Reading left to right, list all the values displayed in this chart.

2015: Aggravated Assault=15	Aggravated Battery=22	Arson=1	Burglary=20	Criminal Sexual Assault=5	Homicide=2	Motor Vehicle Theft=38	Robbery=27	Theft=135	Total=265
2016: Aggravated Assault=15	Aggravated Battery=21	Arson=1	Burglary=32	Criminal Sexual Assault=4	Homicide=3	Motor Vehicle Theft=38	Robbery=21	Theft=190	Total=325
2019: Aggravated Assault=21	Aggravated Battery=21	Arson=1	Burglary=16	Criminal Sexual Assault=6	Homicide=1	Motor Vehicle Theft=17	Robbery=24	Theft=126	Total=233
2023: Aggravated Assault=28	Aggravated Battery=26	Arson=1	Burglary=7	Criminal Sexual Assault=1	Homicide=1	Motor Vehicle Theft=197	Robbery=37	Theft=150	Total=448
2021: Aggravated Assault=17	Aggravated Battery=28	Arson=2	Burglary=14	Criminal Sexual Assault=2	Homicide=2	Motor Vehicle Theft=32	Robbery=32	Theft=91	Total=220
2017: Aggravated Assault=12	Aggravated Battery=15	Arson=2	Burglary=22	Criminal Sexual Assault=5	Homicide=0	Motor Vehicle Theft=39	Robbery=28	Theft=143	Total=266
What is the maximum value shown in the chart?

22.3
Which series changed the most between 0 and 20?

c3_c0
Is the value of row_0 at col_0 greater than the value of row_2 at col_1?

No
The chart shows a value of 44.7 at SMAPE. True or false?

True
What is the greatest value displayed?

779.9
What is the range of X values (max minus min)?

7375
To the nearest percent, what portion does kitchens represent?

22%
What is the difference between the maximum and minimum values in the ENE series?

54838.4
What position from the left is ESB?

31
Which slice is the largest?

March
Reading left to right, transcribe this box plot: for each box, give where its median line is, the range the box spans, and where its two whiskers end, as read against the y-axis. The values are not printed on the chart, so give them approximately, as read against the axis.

____

_Problem_: How many lines of the material above contain the word "between"? Reply with the number alone.

_Exercise answer_: 2